Yeah we ran into a couple issues with shadowing (and renaming, assets etc), that’s why we stuck with maven for now. It seems to do the job good enough, even though its also not perfect.

1 Like

It all comes down to Jar Jar Links. Since SBT assembly is moved to Jar Jar Abrams [2], it now fixes the shading issues around Scala classes that are affected in the Couchbase Spark Connector as well. Gradle, as I have mentioned was a no go. Maven did not work either.

For this reason, we upgraded the build model to SBT. [1] It sucessfully shades the old libraries and we upgraded our clients to Scala version 1.0.5. This is how we depend on it currently. (Resolver is not public.)

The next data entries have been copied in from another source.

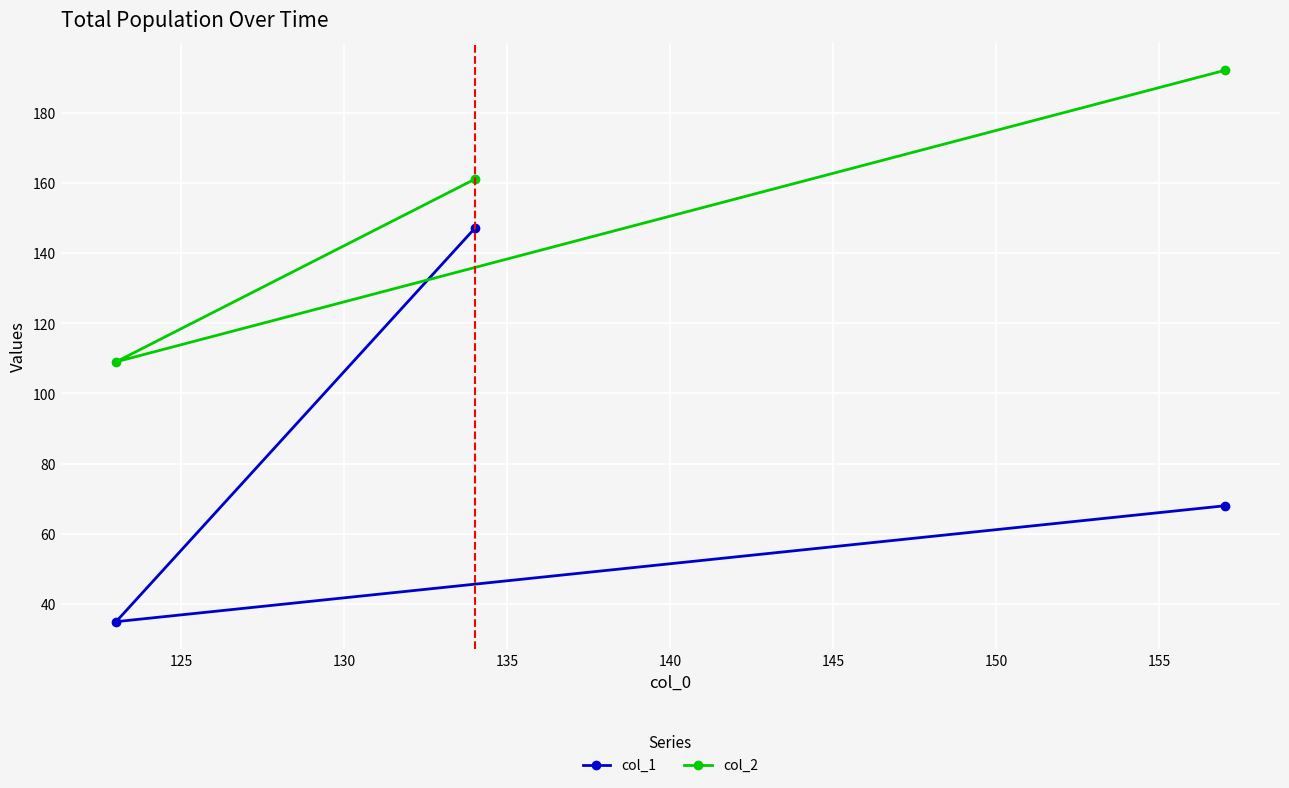

Which series has the widest spread of values?

col_1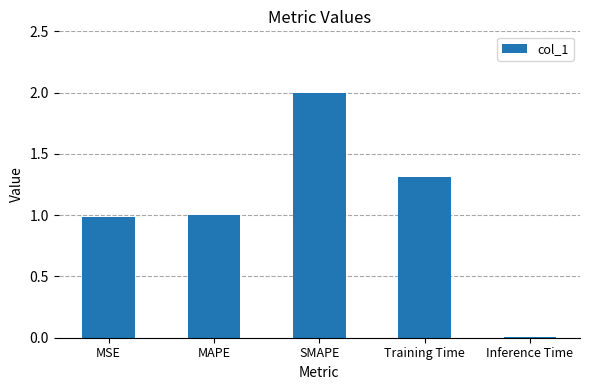

Between MSE and Inference Time, which is larger?

MSE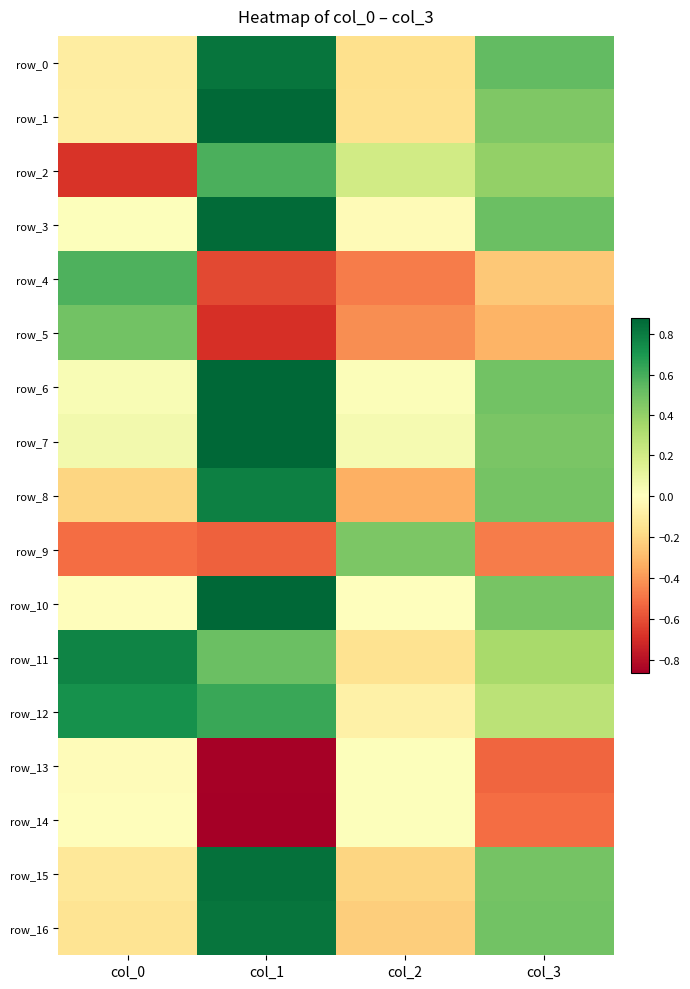

Rank the categories by row_0 value from highest to lowest.

col_1, col_3, col_0, col_2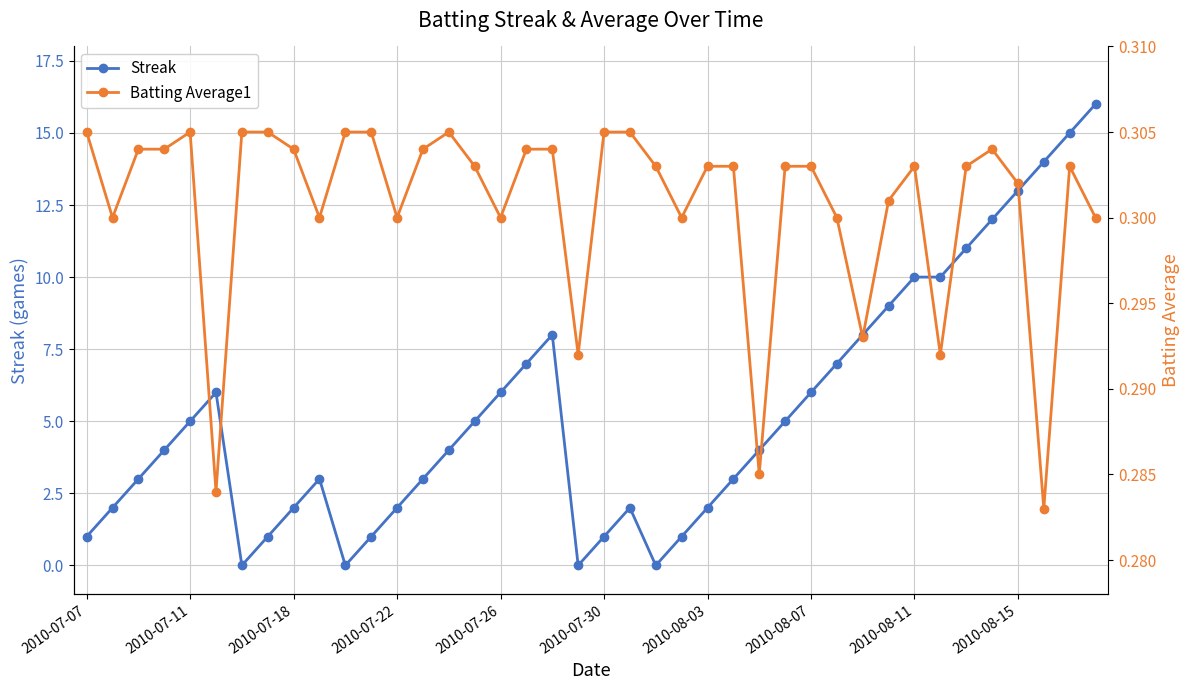

How many times do Streak and Batting Average1 cross each other?

8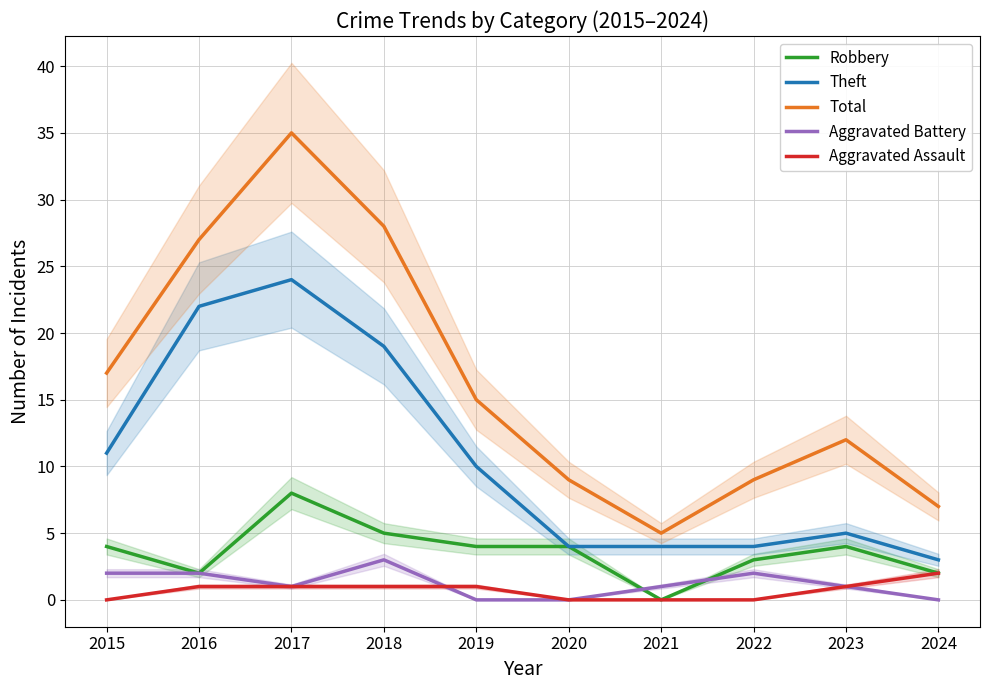

Reading left to right, extract all data points from this chart.

Robbery: 2015=4	2016=2	2017=8	2018=5	2019=4	2020=4	2021=0	2022=3	2023=4	2024=2
Theft: 2015=11	2016=22	2017=24	2018=19	2019=10	2020=4	2021=4	2022=4	2023=5	2024=3
Total: 2015=17	2016=27	2017=35	2018=28	2019=15	2020=9	2021=5	2022=9	2023=12	2024=7
Aggravated Battery: 2015=2	2016=2	2017=1	2018=3	2019=0	2020=0	2021=1	2022=2	2023=1	2024=0
Aggravated Assault: 2015=0	2016=1	2017=1	2018=1	2019=1	2020=0	2021=0	2022=0	2023=1	2024=2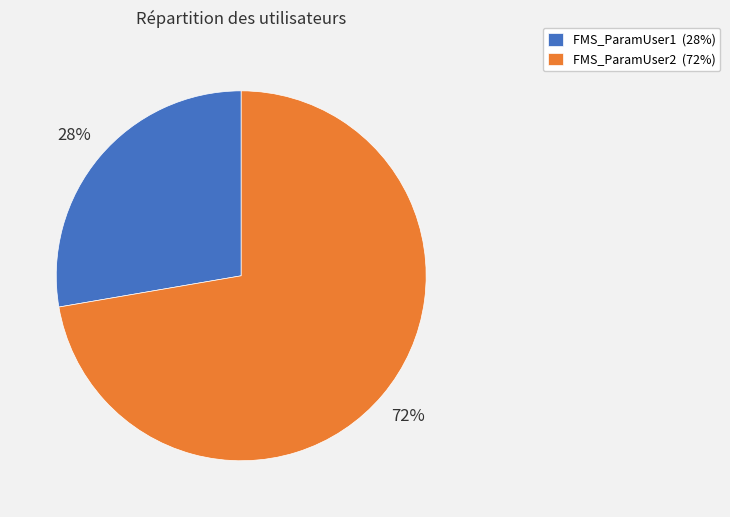

True or false: FMS_ParamUser2 accounts for 81% of the total.

False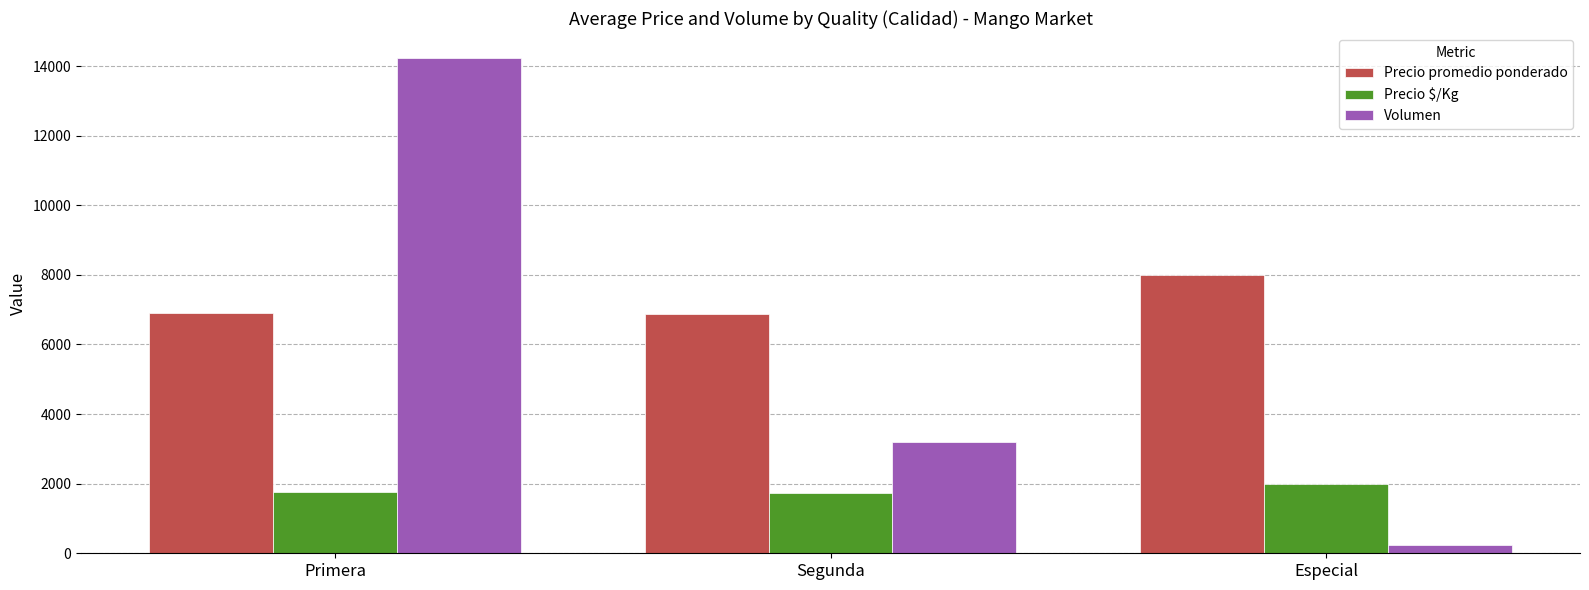

What value does the Precio $/Kg series have at Especial?

2000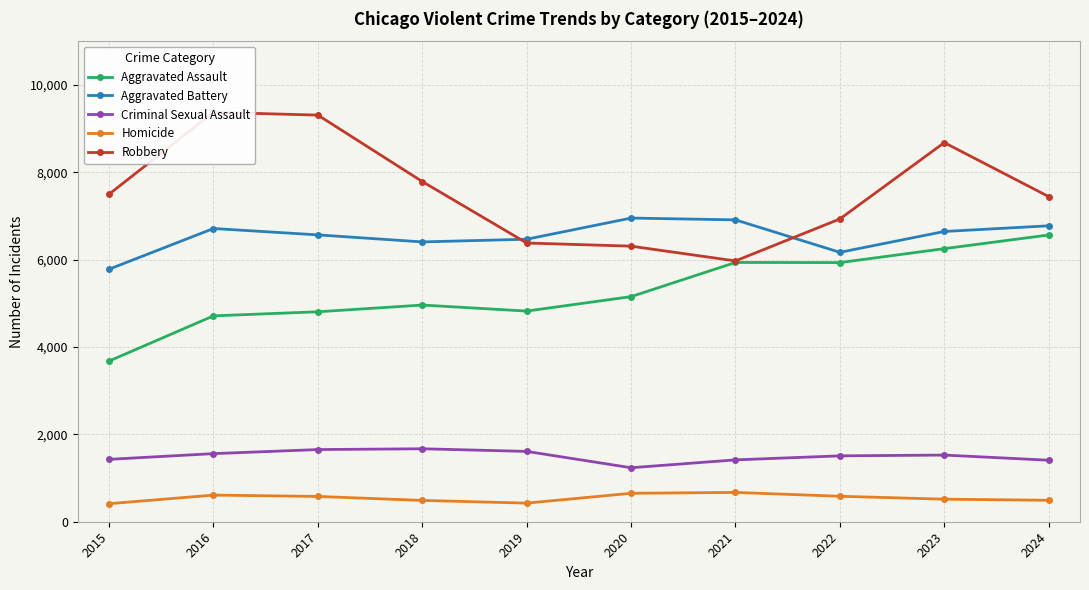

Rank the series at 2017 from lowest to highest value.

Homicide, Criminal Sexual Assault, Aggravated Assault, Aggravated Battery, Robbery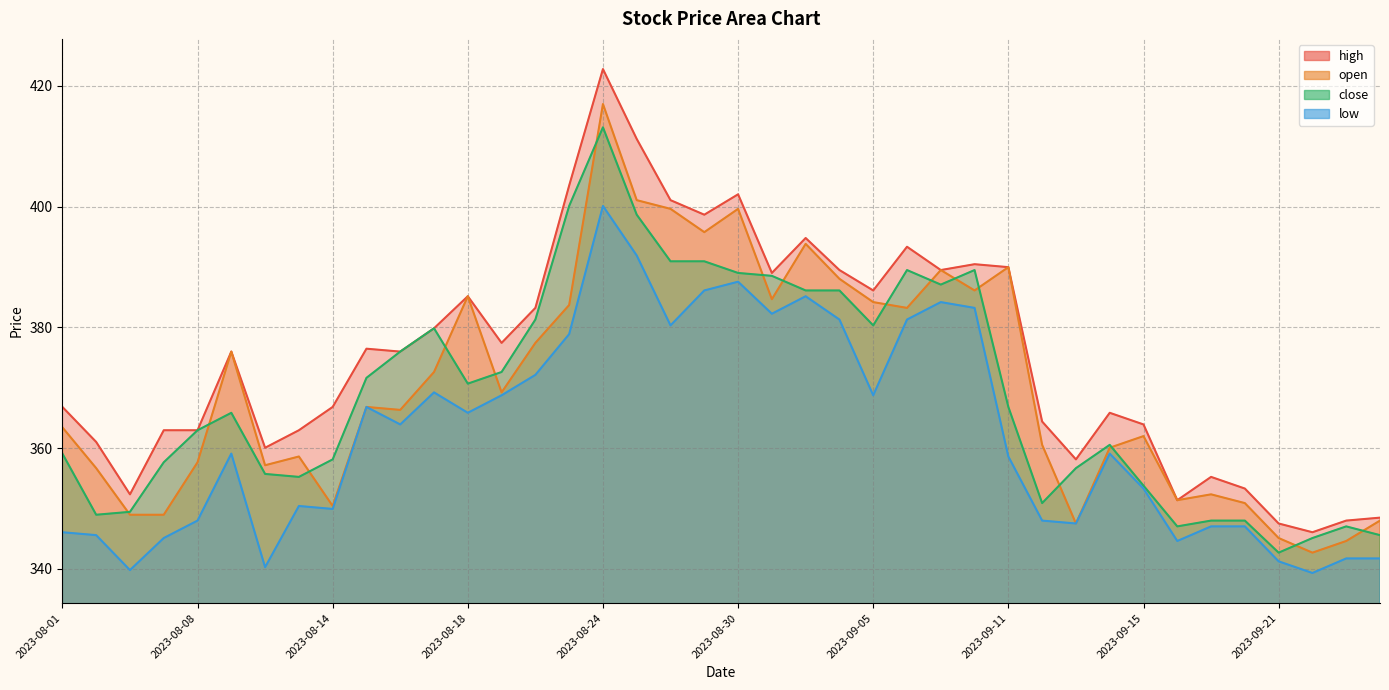

List the series in order of their peak value, lowest first.

low, close, open, high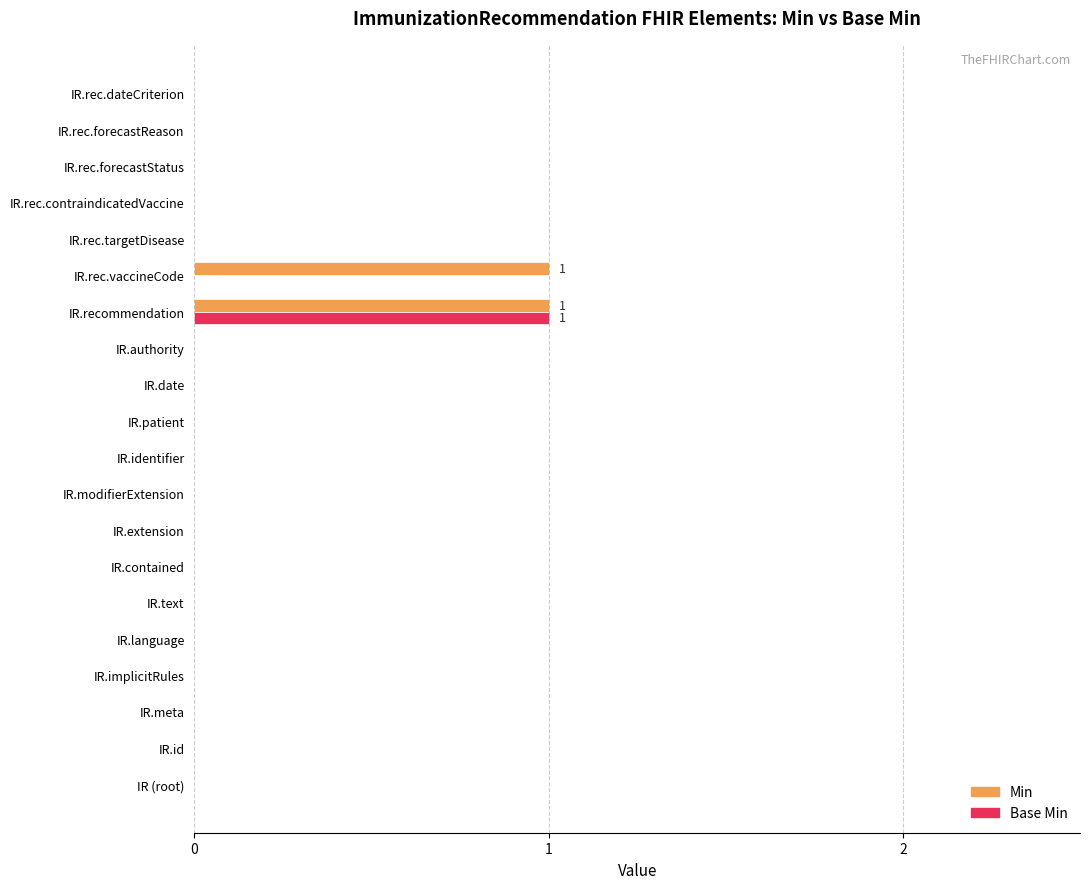

Is it true that Base Min equals 0 at IR.authority?

True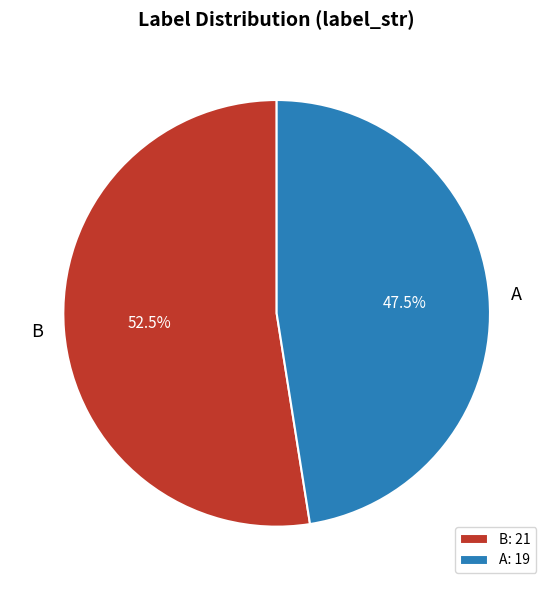

What is the ratio of the value at A to the value at B?

0.9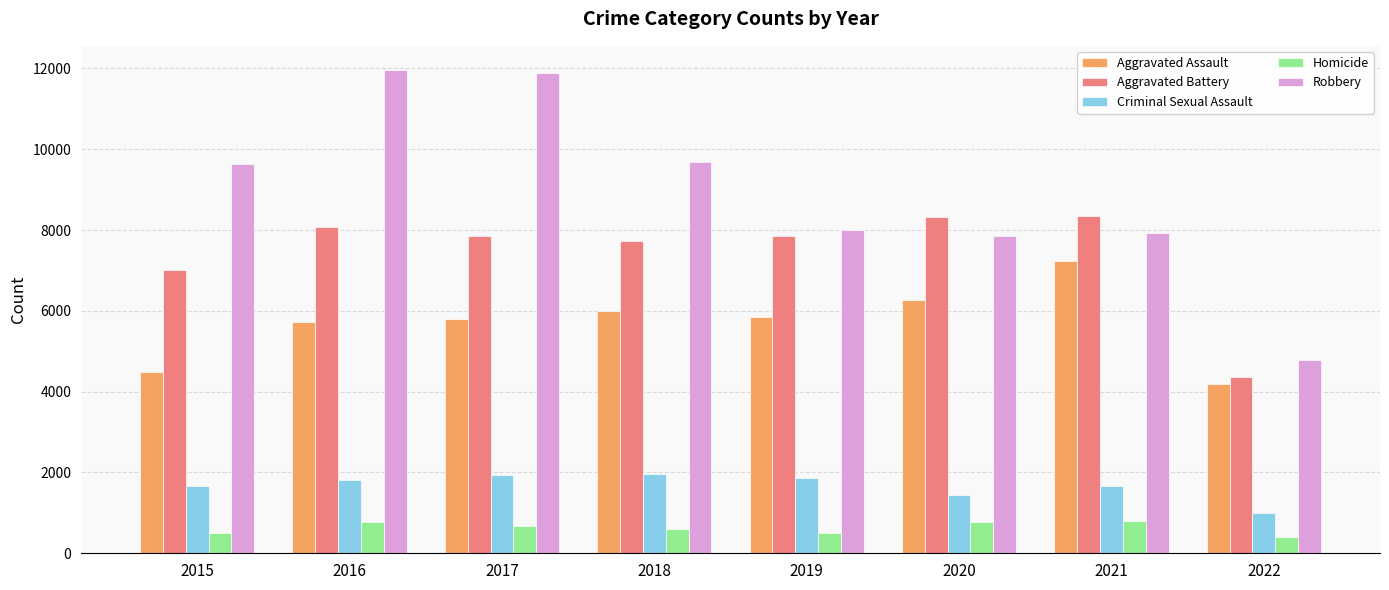

Rank the series by their maximum value, from highest to lowest.

Robbery, Aggravated Battery, Aggravated Assault, Criminal Sexual Assault, Homicide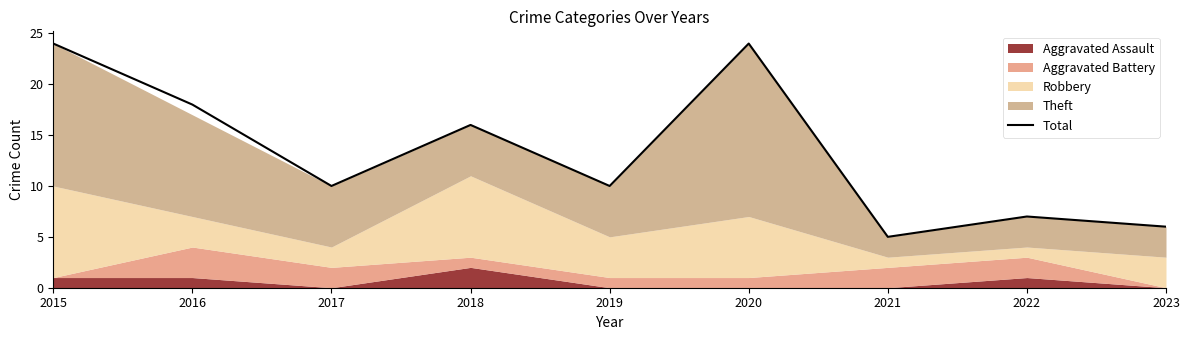

True or false: the data has more than 0 interior local peaks.

True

val couchbaseSpark = ("com.couchbase.client" %% "spark-connector" % "3.0.2")
    .classifier("shaded")
    .excludeAll(
      ExclusionRule("org.apache.spark")
    )

Highlights:

  • DCP version 0.28.0.
  • Java client 2.7.15.

Shade rules in the SBT build model of Spark Couchbase Connector:


  assemblyShadeRules in assembly := Seq(
    ShadeRule
      .rename("com.couchbase.client.java.**" -> "shaded.com.couchbase.client.java.@1")
      .inLibrary("com.couchbase.client" % "java-client" % "2.7.15")
      .inProject,
    ShadeRule
      .rename("com.couchbase.client.core.**" -> "shaded.com.couchbase.client.core.@1")
      .inAll,
    ShadeRule
      .rename("com.couchbase.client.encryption.**" -> "shaded.com.couchbase.client.encryption.@1")
      .inAll
  ),

Tests go through, including our own tests in all of our child projects.

Out of interest, and because we are always keen to find ways of encouraging community contributions, would you submit it if we had a Github PR process instead?

Yes, definitely.

P.S.: The new Java & Scala library design is really good.

[1] GitHub - enlivensystems/couchbase-spark-connector: The Official Couchbase Spark Connector
[2] switch to jar jar abrams 0.1.0 by eed3si9n · Pull Request #398 · sbt/sbt-assembly · GitHub

@zoltan.zvara very interesting, and thanks for sharing this in-depth. This a approach (a move to SBT, plus the shadowing) could be a promising direction for the eventual major connector upgrade. As mentioned I don’t have a roadmap for that currently - are you happy to continue with your fork in the interim?

I wasn’t aware of the Jar Jar Links vs Abrams thing (loving the names), that certainly explains the Scala shadowing pain we’ve seen. Unfortunately it also sounds like we won’t be able to resolve those pains in couchbase-jvm-clients with our current Maven setup anytime soon.

P.S.: The new Java & Scala library design is really good.

Thank you!

Hi!

One of my friends noticed me about a new push to the repository. [1]

@daschl is this ready to be tested?

[1] GitHub - couchbase/couchbase-spark-connector: The Official Couchbase Spark Connector

@zoltan.zvara
@daschl is out of office this week.
The Spark conversion project is currently work-in-progress, with the work done so far pushed as we prefer to ‘work in the open’ so the community can see where we’re leaning. If you want to check it out and provide feedback then please feel free, but it is way pre-alpha so of course expect plenty of issues.

1 Like

We tried out the new Spark connector and we noticed that it may not be so well suited for Big Data applications, where a SQL query result may not fit into memory or may be too slow.

We also noticed that it is not utilizing the Java DCP, which should be preferred for the following reasons

  • large SQL batch reads that would not fit into the memory of a single node, could instead open ad-hoc DCP sessions to read data into Spark partitions,
  • the Spark Streaming (CouchbaseReceiver) option has been removed, although it could be simplified with highlevel package of DCP more easily.

Are there any plans on the above two points for Couchbase? In case not, but could be useful, I think we could help. We have an implementation for both that we use in production.

@zoltan.zvara we did not bring the streaming aspects to spark 3 since they were marked as experimental and need good reconsideration before bringing them back. I agree it is very useful, and we are thinking about how to integrate it well (similar to our kafka or elasticsearch connectors that also use DCP under the covers).